Жизнь слишком поглощена и окутана моей ненавистью, чтобы мне быть хоть сколько-нибудь приятной, а тошноты и черноты смертных мук я не боюсь, тем более, что чаю такую отраду, такую степень зачеловеческого бытия, которая не снится ни варварам, ни последователям старинных религий. Таким образом ум мой ясен, и рука свободна... а все-таки не знаю, не знаю, как его убить.

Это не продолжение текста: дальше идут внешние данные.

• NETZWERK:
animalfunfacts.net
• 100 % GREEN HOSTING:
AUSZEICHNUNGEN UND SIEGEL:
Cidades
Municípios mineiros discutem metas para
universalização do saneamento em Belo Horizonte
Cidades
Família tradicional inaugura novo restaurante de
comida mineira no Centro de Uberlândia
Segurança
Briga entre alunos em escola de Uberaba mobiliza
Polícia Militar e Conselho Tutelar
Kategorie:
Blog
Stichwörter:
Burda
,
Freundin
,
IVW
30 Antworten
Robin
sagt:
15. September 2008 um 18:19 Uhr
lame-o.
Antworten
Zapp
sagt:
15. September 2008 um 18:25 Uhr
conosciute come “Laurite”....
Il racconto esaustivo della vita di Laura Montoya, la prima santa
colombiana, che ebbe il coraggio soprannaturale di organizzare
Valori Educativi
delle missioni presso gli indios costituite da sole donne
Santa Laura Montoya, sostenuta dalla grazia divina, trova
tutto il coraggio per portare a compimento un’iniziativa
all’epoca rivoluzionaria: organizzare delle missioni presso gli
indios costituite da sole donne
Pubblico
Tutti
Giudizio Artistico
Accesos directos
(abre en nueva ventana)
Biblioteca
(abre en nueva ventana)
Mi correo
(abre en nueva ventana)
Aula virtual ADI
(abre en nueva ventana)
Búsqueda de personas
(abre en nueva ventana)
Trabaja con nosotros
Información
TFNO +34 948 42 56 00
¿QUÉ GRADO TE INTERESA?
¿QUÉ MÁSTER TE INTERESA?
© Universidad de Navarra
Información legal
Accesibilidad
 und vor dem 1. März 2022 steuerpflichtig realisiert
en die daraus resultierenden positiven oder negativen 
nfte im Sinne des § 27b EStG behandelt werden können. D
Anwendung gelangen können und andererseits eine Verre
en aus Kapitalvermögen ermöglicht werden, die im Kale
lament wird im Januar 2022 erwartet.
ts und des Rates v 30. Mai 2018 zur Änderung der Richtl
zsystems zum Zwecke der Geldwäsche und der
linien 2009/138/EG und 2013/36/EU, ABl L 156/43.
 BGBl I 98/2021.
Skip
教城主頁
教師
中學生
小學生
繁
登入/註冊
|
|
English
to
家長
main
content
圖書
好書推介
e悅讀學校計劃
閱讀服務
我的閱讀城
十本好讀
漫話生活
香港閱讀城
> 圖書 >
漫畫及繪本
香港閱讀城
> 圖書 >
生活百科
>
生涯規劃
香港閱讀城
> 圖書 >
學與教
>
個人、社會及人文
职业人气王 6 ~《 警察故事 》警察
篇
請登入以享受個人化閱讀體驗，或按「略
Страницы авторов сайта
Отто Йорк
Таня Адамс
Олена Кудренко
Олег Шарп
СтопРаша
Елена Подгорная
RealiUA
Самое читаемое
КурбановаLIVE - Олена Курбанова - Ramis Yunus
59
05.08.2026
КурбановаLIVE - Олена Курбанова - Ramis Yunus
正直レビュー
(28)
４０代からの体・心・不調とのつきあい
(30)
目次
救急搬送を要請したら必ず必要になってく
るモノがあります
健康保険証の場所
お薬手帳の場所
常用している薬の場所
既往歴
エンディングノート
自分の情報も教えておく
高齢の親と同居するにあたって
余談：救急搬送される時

Уж я думал: не потому ли это так, что убийство, намерение убить, нестерпимо в сущности пошло, и воображение, перебирающее способы и род оружия, производит работу унизительную, фальшь которой тем более чувствуешь, чем праведнее сила, толкающая тебя. И еще: может быть я не мог бы его убить из гадливости, как иной человек, испытывающий лютое отвращение ко всему ползучему, не в состоянии раздавить червяка на борозде, оттого что это было бы для него так, как если бы он каблуком давил пыльные концы своих собственных внутренностей. Но какие бы объяснения я ни подыскивал своей нерешительности, было бы неразумно скрыть от себя, что я должен его истребить, и что я его истреблю, — о, Гамлет, о, лунный олух...

14

Нынче он сказал речь по поводу закладки новой, многоярусной теплицы и заодно поговорил о равенстве людей, о равенстве колосьев в ниве, причем для вящей поэзии произносил: клас, класы, и даже класиться, — не знаю, какой приторный школяр посоветовал ему применить этот сомнительный архаизм, зато теперь понимаю, почему последнее время в журнальных стихах попадались такие выражения как “осколки сткла”, “речные праги” или “и мудро наши ветринары вылечивают млечных крав”.

В течение двух часов гремел по нашему городу громадный голос, вырываясь в различных степенях силы из того или другого окна, так что, ежели идти по улице (что, впрочем, почитается опасной неучтивостью, — сиди и слушай), получается впечатление, что он тебя сопровождает, обрушивается с крыши, пробирается на карачках у тебя промеж ног и, снова взмыв, клюет в темя, — квохтание, каркание, кряк, карикатура на человеческое слово, и некуда от голоса скрыться, и то же происходит сейчас в каждом городе, в каждом селенье моей благополучно оглушенной родины. Никто кроме меня, кажется, не заметил интересной черты его надрывного ораторства, а именно пауз, которые он делает между ударными фразами, совершенно как это делает вдрызг пьяный человек, стоящий в присущем пьяным независимом, но неудовлетворенном одиночестве посреди улицы и произносящий обрывки бранного монолога с чрезвычайной увесистостью гнева, страсти, убеждения, но темного по смыслу и назначению, причем поминутно останавливается, чтобы набраться сил, обдумать следующий период, дать слушателям вникнуть, — и, паузу выдержав, дословно повторяет только что изверженное, таким тоном, однако, будто ему пришел на ум еще один довод, еще одна совершенно новая и неопровержимая мысль.